# Hi, New To The Forum Just Got The "pilot"



## pda4live (May 6, 2005)

After searching and looking for the "Pilot" (Military) watch for a while, O&W really catch my eyes in a differrent model not just a "Pilot" , "Mirage III" and those "Divers" but since the "Pilot" was my first priority project, I decided to order it from Roy.

After 9 days of waiting I recieved the a note to collect the parcel from UK .









Next day rushed to get the parcel, .....it is an O&W "Pilot" from Roy ,thanks to his quick response.

I ordered the NATO Black 22mm at the same time so now I am happy with a new watch on NATO, looking forward to get a nice "BUND" as well, let see.

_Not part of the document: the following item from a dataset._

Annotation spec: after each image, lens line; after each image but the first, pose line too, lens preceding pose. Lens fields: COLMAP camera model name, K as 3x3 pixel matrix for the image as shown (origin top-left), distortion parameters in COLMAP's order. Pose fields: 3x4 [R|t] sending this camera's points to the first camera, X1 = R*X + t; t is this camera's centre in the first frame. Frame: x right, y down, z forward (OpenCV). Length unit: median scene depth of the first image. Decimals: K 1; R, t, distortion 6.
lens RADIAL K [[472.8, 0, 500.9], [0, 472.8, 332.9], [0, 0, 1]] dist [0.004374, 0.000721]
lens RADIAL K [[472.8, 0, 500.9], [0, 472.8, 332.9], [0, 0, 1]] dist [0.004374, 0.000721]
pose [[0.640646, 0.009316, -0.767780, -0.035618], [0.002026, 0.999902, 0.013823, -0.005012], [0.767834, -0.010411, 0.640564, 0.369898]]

My next plan may be......ID3066









Cheers,


----------



## Silver Hawk (Dec 2, 2003)

Welcome to the Forum, pda4live!









Glad you like your new O&W, they are great watches.

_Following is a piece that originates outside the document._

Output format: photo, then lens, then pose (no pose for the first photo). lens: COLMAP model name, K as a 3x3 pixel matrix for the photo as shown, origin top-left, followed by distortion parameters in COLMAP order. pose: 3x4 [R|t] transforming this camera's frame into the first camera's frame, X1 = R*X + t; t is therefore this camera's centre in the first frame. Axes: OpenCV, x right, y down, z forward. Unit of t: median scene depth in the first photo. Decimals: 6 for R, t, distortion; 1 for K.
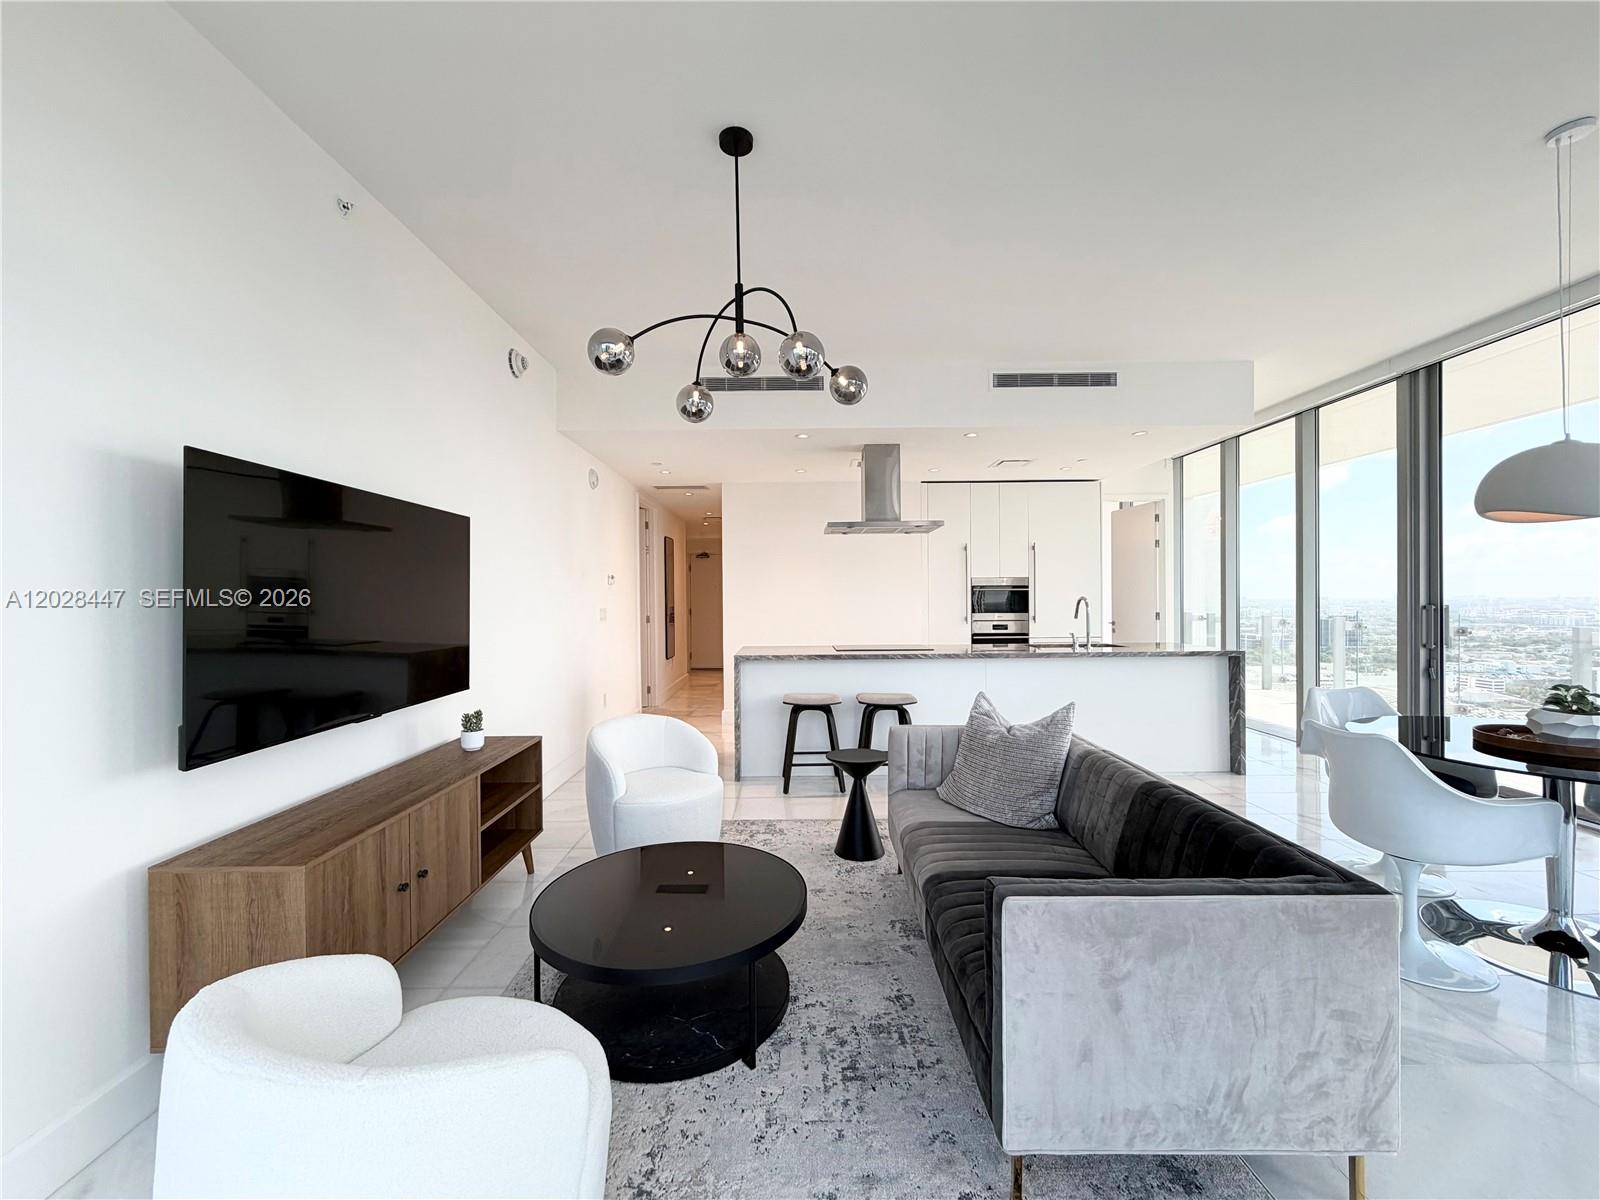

Post some pictures of it when you have time....

Cheers

Paul


----------



## jasonm (Nov 22, 2003)

> looking forward to get a nice "BUND" as well, let see.


Can you get 22mm Bunds?

That would be nice









Welcome to the forum....


----------



## AlexR (May 11, 2003)

Welcome to the forum


----------



## pda4live (May 6, 2005)

Thanks everyone for the warm welcome.

jasonm



> Can you get 22mm Bunds?
> 
> That would be nice


Yep, just simple search the eBay with "BUND" word ,there are many sizes and styles to fit your watch's lug.


----------



## Roy (Feb 23, 2003)

Welcome pda4live,


----------